*** The records

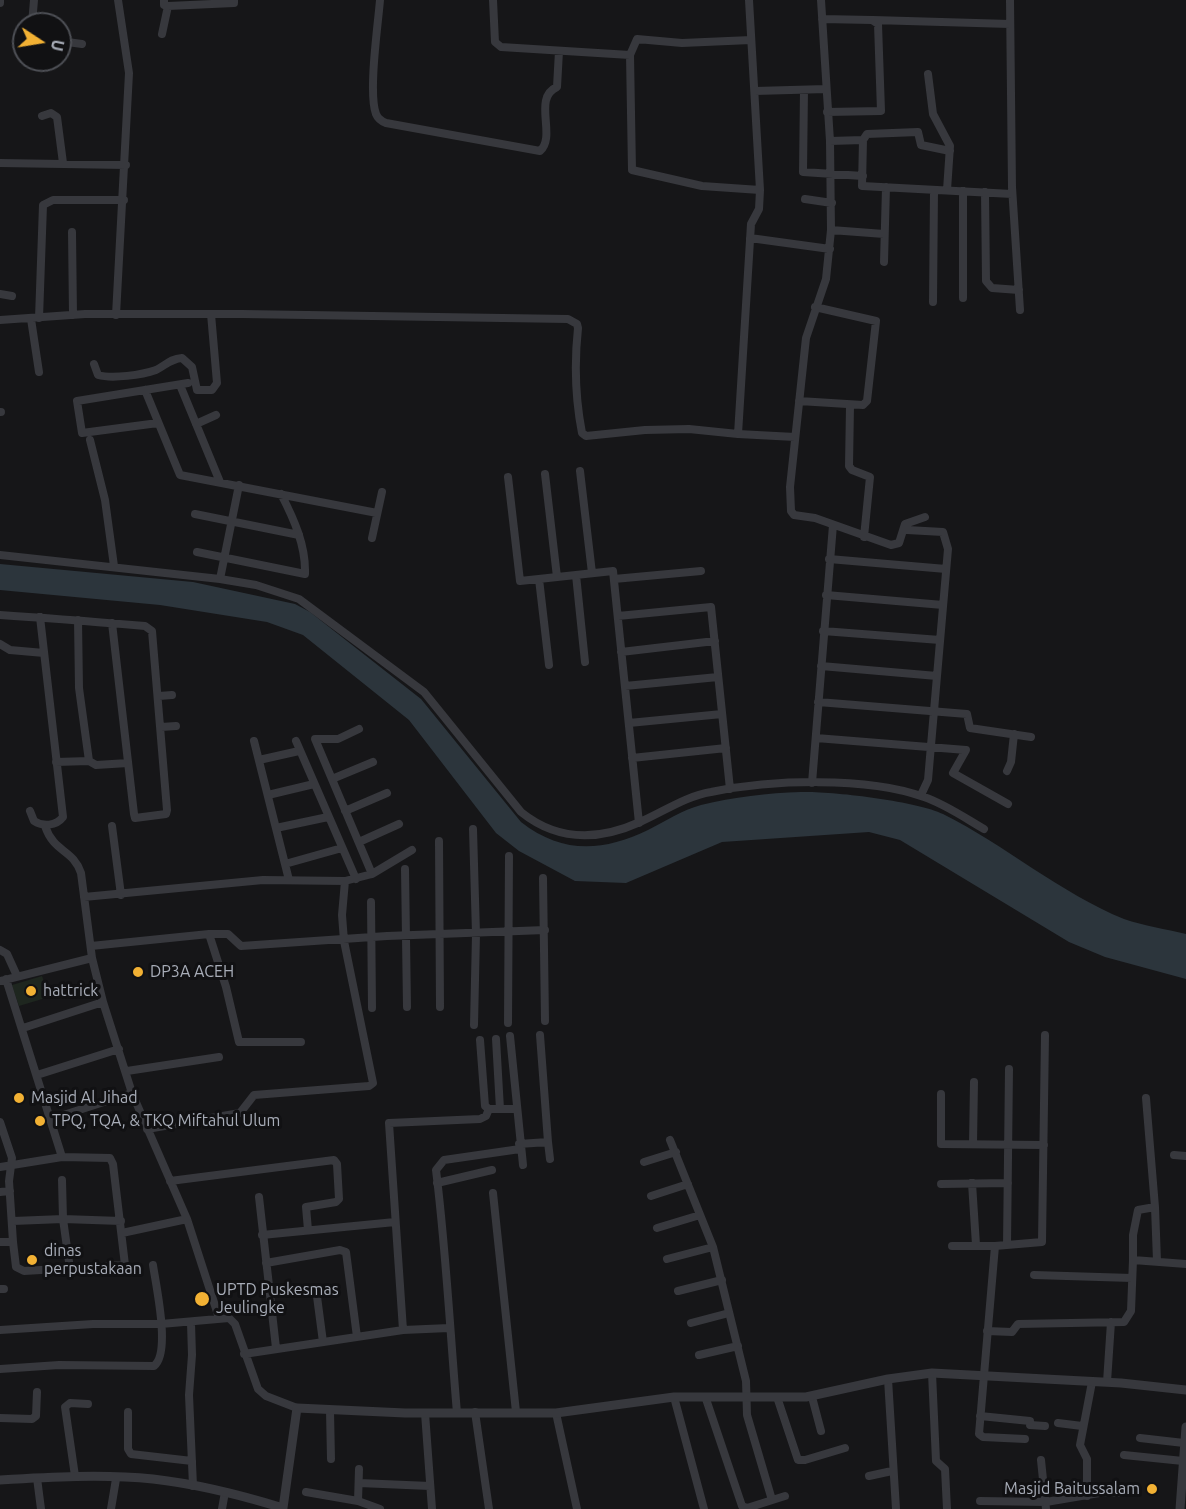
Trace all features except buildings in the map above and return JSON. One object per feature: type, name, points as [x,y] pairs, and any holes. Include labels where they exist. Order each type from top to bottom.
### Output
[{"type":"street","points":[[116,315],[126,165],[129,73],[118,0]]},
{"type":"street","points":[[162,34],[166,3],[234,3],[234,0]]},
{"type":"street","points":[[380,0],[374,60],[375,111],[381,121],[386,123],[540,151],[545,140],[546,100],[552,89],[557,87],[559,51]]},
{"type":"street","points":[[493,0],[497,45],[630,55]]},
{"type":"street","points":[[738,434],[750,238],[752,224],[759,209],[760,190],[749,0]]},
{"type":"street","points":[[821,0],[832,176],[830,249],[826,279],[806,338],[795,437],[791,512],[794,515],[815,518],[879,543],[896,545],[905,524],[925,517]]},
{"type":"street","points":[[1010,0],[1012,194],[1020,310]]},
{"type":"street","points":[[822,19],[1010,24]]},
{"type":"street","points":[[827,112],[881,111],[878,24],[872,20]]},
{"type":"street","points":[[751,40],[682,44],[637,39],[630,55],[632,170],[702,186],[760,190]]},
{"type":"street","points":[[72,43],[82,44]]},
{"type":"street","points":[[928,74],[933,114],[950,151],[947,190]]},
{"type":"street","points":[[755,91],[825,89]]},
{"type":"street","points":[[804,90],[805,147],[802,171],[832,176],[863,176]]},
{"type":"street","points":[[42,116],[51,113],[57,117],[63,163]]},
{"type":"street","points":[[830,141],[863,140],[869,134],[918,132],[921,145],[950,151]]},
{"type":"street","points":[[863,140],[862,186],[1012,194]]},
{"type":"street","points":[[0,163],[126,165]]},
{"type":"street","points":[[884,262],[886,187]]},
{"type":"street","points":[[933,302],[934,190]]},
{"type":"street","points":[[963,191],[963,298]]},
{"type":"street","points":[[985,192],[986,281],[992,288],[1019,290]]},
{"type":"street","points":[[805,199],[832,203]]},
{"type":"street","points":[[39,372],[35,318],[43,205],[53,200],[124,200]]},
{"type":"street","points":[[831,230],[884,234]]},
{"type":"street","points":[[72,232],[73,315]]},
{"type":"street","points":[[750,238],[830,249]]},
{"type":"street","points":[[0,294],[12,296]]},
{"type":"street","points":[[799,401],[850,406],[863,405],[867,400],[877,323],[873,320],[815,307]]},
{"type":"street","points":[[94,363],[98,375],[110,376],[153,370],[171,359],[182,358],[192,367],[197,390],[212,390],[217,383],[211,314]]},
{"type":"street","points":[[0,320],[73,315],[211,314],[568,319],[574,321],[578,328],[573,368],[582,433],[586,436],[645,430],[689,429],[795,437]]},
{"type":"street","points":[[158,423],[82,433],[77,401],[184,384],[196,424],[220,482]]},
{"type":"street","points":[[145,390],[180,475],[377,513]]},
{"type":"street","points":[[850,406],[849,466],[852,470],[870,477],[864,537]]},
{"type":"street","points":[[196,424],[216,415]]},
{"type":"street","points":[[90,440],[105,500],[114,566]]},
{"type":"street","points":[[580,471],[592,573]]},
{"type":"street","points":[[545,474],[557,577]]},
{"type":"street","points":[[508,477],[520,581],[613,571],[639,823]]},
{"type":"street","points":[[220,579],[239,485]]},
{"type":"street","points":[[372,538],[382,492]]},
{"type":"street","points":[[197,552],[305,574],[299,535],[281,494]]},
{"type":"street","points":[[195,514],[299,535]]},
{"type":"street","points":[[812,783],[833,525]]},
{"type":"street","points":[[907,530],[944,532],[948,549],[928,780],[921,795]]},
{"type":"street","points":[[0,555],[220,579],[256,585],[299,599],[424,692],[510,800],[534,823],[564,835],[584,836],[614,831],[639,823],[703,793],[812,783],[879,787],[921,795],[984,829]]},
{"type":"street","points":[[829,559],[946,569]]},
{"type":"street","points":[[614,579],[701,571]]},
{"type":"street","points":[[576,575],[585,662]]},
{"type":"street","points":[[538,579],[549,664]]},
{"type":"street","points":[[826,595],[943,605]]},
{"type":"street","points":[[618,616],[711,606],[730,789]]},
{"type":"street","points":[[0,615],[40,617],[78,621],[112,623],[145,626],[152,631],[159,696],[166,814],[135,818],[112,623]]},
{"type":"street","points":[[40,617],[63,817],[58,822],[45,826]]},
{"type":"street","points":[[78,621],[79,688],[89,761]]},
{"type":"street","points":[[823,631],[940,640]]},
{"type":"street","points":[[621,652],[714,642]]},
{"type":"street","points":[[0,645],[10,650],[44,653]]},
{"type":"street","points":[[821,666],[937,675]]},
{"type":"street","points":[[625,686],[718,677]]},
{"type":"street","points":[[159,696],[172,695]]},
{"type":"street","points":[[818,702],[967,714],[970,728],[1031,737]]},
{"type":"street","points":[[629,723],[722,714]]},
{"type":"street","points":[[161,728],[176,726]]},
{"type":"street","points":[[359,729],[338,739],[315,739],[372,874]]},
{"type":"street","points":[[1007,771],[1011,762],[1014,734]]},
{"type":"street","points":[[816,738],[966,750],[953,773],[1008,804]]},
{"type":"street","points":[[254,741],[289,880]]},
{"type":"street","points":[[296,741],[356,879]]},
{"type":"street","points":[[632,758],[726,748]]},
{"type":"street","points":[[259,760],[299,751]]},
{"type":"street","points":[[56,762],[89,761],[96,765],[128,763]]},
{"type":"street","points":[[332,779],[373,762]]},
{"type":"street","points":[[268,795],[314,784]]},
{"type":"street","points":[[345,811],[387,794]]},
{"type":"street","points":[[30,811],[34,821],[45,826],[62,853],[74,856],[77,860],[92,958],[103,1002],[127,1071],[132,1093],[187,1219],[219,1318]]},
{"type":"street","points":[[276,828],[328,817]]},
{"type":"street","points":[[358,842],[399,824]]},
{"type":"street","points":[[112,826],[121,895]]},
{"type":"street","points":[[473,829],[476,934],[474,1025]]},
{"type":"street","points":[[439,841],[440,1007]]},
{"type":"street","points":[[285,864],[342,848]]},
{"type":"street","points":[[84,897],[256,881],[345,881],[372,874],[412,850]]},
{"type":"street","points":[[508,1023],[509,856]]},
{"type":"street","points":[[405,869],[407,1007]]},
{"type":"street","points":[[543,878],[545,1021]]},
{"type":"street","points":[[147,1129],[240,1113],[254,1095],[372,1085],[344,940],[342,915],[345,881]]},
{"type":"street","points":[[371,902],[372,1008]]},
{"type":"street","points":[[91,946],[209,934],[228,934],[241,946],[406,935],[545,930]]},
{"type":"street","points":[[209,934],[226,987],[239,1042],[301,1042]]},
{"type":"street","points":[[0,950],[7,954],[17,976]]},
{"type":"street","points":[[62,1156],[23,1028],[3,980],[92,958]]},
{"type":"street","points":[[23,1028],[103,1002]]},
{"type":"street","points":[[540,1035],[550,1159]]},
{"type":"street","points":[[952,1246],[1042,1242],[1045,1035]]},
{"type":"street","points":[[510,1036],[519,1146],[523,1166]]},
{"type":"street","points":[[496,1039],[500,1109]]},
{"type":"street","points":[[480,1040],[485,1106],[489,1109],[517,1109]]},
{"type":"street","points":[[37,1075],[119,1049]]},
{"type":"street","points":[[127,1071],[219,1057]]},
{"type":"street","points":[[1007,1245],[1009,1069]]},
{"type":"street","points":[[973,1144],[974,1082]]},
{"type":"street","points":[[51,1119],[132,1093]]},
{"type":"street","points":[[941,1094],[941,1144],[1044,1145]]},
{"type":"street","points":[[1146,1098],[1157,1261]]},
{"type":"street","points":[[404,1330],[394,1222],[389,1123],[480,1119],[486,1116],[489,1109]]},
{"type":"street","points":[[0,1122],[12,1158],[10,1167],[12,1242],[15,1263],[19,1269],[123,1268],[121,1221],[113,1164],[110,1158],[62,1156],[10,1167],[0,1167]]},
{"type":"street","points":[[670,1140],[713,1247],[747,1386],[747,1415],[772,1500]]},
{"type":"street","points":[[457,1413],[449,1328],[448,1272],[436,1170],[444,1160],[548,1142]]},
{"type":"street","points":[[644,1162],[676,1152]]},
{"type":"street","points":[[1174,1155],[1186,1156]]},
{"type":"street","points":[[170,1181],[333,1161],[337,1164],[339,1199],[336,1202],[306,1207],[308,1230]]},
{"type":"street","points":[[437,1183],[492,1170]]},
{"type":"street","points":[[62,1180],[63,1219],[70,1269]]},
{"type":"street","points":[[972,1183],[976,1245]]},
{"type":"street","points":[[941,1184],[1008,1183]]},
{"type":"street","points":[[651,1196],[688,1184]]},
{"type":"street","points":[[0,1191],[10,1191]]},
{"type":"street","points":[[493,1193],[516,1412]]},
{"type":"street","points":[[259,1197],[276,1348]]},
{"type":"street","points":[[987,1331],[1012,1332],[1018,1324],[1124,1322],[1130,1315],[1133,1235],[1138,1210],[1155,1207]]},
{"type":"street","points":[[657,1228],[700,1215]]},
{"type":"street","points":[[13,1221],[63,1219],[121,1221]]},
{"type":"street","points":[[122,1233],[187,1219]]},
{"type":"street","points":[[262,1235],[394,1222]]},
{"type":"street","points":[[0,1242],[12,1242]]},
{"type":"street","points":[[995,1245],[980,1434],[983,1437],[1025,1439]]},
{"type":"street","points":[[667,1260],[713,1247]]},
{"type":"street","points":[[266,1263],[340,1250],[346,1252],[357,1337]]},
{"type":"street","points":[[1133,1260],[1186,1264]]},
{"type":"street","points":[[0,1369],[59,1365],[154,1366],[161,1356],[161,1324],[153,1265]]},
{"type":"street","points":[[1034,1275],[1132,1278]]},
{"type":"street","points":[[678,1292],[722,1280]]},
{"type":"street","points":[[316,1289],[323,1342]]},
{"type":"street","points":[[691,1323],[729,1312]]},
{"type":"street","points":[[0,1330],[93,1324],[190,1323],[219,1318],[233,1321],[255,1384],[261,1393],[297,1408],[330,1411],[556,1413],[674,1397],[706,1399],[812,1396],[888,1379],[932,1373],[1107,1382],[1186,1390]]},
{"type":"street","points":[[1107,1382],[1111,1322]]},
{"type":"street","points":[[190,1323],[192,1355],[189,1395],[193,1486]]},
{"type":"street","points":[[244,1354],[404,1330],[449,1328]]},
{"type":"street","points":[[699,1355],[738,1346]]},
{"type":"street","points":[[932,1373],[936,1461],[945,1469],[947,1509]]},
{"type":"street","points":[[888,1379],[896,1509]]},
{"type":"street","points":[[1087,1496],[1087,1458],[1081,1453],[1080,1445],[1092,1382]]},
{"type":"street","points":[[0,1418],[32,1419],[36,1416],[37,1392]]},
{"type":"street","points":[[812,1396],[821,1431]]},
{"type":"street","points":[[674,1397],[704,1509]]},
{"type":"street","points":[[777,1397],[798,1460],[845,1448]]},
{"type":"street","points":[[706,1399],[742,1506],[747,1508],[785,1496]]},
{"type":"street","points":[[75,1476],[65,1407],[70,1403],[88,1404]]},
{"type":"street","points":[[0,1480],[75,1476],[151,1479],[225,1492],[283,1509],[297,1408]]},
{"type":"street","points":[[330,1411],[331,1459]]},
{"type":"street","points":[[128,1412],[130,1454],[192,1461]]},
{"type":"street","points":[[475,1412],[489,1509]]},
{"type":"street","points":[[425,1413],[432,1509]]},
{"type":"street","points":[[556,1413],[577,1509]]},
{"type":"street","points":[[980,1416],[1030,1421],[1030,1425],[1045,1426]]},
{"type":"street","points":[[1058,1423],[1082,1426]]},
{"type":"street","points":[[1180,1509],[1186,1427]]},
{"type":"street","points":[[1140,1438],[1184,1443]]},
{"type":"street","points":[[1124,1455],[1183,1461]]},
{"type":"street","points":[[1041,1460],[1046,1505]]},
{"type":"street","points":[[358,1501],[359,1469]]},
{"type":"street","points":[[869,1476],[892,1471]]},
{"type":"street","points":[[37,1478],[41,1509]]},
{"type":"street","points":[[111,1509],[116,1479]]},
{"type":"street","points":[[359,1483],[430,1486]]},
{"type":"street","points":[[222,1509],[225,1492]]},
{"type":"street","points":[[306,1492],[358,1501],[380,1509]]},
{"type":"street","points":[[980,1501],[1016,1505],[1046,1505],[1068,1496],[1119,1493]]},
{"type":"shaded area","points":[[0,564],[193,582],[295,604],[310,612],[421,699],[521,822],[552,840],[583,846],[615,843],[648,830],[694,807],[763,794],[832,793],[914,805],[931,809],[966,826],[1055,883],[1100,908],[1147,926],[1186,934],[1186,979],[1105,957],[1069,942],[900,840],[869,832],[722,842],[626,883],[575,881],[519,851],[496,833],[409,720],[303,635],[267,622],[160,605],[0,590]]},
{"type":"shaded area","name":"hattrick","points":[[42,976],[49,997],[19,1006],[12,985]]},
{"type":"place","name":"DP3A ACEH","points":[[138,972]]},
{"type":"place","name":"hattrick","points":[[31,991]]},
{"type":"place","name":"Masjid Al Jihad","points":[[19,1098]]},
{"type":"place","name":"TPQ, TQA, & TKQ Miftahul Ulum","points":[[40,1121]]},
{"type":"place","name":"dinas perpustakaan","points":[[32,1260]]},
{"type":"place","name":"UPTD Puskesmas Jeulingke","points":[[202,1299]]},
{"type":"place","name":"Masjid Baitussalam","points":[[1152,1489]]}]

******
*** The records

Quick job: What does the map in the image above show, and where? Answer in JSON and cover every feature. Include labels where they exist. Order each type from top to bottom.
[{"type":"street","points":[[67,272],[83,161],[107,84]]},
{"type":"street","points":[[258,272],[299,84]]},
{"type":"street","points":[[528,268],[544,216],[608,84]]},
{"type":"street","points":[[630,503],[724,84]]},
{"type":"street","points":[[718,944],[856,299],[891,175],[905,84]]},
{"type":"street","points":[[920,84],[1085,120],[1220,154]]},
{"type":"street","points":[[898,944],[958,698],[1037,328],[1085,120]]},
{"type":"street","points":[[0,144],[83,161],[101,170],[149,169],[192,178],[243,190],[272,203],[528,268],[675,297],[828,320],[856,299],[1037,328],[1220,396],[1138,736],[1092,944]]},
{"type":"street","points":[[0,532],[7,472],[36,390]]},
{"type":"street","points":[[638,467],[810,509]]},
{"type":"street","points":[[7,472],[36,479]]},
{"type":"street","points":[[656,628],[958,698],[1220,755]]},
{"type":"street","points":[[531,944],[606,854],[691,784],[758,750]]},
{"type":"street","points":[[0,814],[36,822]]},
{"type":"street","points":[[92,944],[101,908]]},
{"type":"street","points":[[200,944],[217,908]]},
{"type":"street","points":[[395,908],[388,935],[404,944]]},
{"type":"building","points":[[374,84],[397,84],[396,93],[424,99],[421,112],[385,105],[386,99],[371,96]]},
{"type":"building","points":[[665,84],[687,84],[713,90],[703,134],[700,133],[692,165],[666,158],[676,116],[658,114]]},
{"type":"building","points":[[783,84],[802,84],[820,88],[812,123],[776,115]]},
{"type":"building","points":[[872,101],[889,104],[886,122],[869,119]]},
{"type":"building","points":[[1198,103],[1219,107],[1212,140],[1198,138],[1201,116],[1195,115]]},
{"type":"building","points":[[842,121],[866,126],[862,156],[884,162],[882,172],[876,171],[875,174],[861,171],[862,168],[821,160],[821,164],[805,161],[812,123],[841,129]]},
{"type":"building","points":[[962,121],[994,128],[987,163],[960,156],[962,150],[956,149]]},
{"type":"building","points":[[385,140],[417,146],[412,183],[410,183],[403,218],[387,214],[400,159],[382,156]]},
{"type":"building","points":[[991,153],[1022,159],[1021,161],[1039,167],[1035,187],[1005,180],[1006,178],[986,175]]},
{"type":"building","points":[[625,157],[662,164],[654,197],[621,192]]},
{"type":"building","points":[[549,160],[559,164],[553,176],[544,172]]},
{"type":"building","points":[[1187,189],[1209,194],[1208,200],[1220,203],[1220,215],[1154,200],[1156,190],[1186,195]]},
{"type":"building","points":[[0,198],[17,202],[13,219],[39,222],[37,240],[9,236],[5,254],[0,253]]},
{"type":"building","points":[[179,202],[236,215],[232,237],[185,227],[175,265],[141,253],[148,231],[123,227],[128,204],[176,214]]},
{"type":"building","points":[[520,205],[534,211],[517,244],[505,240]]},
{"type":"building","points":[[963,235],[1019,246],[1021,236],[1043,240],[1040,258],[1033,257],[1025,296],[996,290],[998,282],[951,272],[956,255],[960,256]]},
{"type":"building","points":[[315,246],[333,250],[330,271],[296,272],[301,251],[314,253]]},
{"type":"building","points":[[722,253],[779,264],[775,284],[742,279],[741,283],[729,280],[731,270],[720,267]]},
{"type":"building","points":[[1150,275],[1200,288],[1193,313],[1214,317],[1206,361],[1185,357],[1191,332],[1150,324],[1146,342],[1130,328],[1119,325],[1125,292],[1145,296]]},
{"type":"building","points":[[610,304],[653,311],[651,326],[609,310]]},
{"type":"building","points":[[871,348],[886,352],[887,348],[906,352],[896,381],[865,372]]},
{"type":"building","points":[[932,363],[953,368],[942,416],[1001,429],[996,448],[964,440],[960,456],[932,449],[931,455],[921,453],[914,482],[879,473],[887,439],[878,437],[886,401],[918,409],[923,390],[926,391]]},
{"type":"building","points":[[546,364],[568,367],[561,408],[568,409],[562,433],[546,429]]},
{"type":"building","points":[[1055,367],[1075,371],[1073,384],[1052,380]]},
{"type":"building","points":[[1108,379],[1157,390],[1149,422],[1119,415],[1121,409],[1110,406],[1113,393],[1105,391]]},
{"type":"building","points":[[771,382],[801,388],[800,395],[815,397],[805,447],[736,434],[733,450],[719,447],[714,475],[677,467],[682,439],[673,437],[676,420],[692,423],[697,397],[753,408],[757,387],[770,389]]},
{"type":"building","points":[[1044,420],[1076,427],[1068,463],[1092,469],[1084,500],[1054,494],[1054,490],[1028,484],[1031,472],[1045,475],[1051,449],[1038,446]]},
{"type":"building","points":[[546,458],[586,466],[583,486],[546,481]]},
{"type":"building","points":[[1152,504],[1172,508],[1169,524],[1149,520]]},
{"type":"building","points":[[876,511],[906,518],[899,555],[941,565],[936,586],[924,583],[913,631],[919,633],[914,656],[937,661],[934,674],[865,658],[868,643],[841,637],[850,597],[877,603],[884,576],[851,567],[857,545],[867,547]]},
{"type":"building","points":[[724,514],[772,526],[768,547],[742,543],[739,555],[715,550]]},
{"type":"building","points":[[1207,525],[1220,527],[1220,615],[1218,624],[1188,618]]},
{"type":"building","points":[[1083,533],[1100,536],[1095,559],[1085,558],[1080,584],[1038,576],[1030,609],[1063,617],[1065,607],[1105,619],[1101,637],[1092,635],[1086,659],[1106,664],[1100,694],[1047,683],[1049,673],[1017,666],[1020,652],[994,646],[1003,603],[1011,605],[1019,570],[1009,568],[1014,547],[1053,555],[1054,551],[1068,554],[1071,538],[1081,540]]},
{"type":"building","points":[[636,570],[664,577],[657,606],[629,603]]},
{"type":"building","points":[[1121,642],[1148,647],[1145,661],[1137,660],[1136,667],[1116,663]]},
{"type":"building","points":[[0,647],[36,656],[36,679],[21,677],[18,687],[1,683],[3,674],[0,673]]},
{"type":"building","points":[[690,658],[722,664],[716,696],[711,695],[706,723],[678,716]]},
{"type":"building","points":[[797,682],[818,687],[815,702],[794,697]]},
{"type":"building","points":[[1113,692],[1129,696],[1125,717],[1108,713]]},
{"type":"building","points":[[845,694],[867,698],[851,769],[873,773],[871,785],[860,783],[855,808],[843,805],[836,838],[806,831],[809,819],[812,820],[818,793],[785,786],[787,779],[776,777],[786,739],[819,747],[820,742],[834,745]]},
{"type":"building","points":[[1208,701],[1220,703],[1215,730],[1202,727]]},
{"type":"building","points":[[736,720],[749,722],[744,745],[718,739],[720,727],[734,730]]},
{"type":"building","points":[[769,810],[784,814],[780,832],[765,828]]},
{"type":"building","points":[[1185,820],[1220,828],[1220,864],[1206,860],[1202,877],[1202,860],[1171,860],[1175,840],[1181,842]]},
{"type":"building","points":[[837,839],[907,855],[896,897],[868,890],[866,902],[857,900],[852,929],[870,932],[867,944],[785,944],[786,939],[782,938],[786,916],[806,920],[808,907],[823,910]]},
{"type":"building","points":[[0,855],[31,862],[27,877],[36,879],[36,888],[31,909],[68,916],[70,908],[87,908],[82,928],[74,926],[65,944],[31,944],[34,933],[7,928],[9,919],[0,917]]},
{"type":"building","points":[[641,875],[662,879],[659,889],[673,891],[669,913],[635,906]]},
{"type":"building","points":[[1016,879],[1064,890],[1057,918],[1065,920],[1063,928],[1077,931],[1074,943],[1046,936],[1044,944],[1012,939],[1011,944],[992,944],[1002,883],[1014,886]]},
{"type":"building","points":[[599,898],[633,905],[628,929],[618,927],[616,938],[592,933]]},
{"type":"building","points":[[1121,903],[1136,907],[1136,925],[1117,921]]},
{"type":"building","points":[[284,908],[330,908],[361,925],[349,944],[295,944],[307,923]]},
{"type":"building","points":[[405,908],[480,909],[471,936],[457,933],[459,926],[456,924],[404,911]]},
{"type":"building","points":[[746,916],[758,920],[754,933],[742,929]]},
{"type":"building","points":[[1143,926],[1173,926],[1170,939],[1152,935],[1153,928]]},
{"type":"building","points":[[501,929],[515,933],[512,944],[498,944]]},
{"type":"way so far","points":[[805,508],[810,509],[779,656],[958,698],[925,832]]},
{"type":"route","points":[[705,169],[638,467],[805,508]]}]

******

Your objective
Extract every line of the records above that contains the word "Masjid".

Response
{"type":"place","name":"Masjid Al Jihad","points":[[19,1098]]},
{"type":"place","name":"Masjid Baitussalam","points":[[1152,1489]]}]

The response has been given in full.